Sentido contrario

Harnecker

Héctor Rivera

Nunca las voy a olvidar. Las primeras imágenes que vi hace un montón de años en la Facultad de Ciencias Políticas y Sociales de la UNAM me dejaron perplejo. Vi la llegada de un compañero. Venía montado en un caballo blanco que dejó atado a una columna en la entrada principal. Me topé luego con Gaby Brimmer en su silla de ruedas. Iba de aquí para allá, conducida por su fiel Florencia. Escuché luego unos gritos desgarradores: un estudiante en el suelo pedía que no lo movieran. Se había caído en uno de los patios y tenía la columna vertebral partida en dos. Vi después a Verónica Castro caminando por los pasillos, escoltada por un par de amigos. Nadie se le podía acercar por más que cayera uno seducido por su belleza deslumbrante. Sus guaruras, oficiales o extraoficiales, lo impedían.

La facultad que dirigía entonces Víctor Flores Olea, de donde salió para encabezar la embajada de México en la Unión Soviética, era una suerte de glamoroso desfile de modas permanente. Ni la Ibero la superaba. Ropa de última moda, autos de lujo, escapadas a Cuernavaca o Acapulco.

Pero en lo académico la facultad era una suerte de choque cotidiano con la realidad. Al final de la jornada, Raúl Olmedo impartía su seminario de El capital. Flores Olea daba su clase en un auditorio atiborrado. Se hablaba todo el tiempo del imperialismo estadunidense, de la opresión que sufrían los países subdesarrollados, del saqueo de las riquezas naturales de América Latina, de las intervenciones militares de Estados Unidos. Y todos esos estudiantes dejaban su glamur afuera del salón de clases. Leíamos como encantados por una magia insospechada a Marx, Lenin, Gramsci, y descubríamos, literalmente, cómo los gringos se habían aprovechado de nuestras culturas. La iluminación venía de libros como Para leer al Pato Donald de Mattelart y Dorfman, el Manual de economía política de Nikitin o los Conceptos elementales del materialismo histórico de Marta Harnecker. La educación en aquella facultad era evidentemente marxista del todo.

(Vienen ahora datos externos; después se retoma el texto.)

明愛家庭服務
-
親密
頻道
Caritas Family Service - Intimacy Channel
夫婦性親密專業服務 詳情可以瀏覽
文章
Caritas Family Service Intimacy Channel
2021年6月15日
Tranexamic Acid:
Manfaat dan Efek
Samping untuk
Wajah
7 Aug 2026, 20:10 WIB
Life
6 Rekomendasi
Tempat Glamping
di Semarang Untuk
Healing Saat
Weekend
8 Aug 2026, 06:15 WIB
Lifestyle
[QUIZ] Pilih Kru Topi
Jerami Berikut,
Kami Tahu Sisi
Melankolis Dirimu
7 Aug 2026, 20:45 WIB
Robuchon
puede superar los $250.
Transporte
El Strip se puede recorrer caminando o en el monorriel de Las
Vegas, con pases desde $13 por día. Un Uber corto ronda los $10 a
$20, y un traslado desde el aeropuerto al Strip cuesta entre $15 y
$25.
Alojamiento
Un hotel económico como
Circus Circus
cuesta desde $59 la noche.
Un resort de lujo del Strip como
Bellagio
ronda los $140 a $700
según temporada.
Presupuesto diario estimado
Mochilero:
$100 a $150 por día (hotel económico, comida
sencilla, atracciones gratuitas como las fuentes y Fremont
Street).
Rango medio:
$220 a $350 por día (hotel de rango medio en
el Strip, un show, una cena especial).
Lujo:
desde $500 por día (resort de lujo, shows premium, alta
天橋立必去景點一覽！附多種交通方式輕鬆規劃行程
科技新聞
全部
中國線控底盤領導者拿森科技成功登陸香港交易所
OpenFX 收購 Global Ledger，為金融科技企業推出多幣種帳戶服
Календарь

Siempre he tenido la sensación de que la formación que muchos recibimos en aquellos años en esa facultad era bastante inútil. Tal vez algunas de las herramientas que obtuvimos entonces nos ayudan a entender en cierta medida la realidad que vivimos, pero no a descifrar del todo el mundo que habitamos. Se necesita más que eso para comprender los fenómenos de la migración, el crecimiento de las ultraderechas, la proliferación de las plutocracias, la llegada al poder de figuras psicológicamente desequilibradas como Donald Trump.

Sin embargo, Harnecker, chilena, psicóloga, autora de 80 libros sobre marxismo y política, vio llegar a las librerías, a las aulas universitarias, a las manos de miles de estudiantes, más de 70 ediciones de sus Conceptos elementales del materialismo histórico. Ahora que acaba de fallecer la recuerdo con agradecimiento.